Adeniy Mobolaji Kayode, 46 anni, è comparso davanti a un tribunale locale nello stato di Ogun, nel sud-ovest del paese, in seguito all’incidente avvenuto a dicembre vicino al centro economico di Lagos.
Kayode stava guidando Joshua e i suoi amici a bordo di un SUV Lexus quando si è scontrato con un camion fermo sulla superstrada Lagos-Ibadan che collega lo stato di Ogun a Lagos, lasciando Joshua con lievi ferite e uccidendo due dei suoi compagni più stretti, Sina Gami e Latif “Latz” Ayodele. Gli agenti hanno poi affermato di aver scoperto che l’autista stava guidando ad alta velocità.
L’imputato è stato accusato per la prima volta all’inizio di gennaio di guida pericolosa che ha causato la morte, guida spericolata e negligente, guida senza la dovuta attenzione e guida senza una patente di guida nazionale valida. A quel tempo gli fu concessa una cauzione di 5 milioni di naira (3.480 dollari).

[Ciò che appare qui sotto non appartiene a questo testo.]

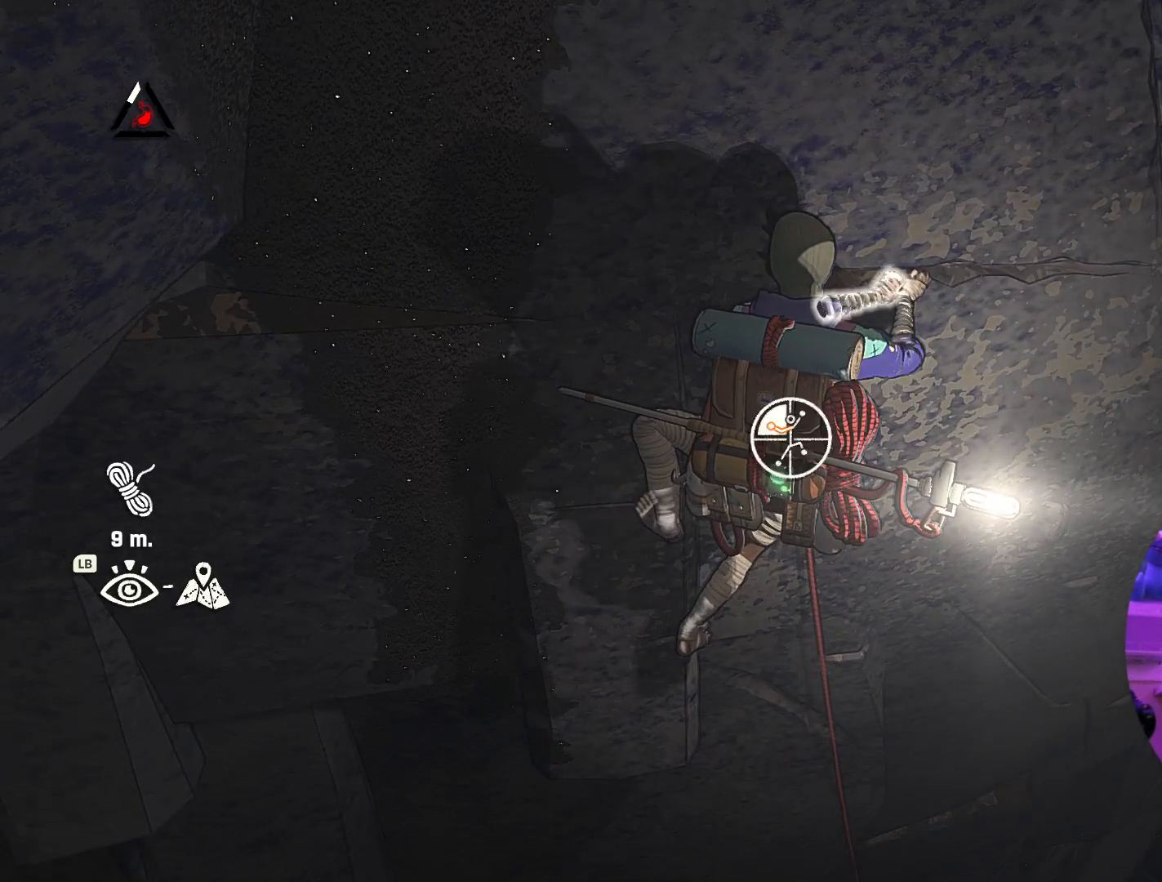
{"buttons": [], "left_stick": "up-left", "right_stick": "center", "events": [[33, "R1", "up"]]}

L’imputato è arrivato martedì mattina al tribunale di Sagamu a Ogun indossando una giacca e pantaloni neri in compagnia dei suoi avvocati.
Ma la corte ha rinviato il processo al 25 febbraio su richiesta dell’accusa.

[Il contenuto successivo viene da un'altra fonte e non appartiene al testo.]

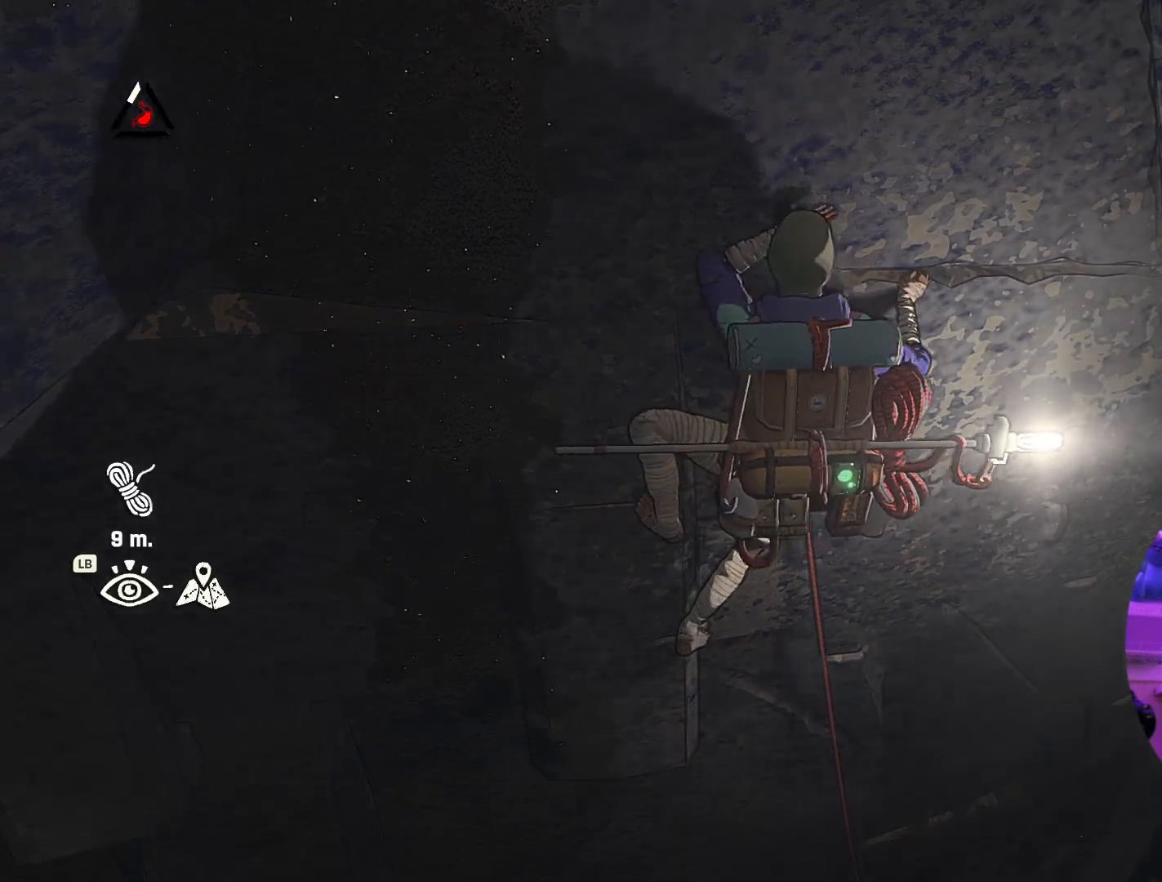
{"buttons": [], "left_stick": "up", "right_stick": "center", "events": [[267, "left_stick", "up"]]}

Gli avvocati della difesa sembravano respingere la richiesta di rinvio. “Oltre al fatto che oggi è prevista un’udienza fissa per il caso e che i loro testimoni sono in tribunale, non c’è nulla che impedisca alla corte di continuare”, ha detto ai giornalisti Abiodun Olalekan, l’avvocato difensore.
Joshua, due volte campione dei pesi massimi, è tornato nel Regno Unito dopo l’incidente, che ha sollevato dubbi sulla sicurezza stradale in Nigeria.
Joshua ha radici familiari in Nigeria e da bambino ha frequentato brevemente il collegio lì. Possiede anche la cittadinanza nigeriana.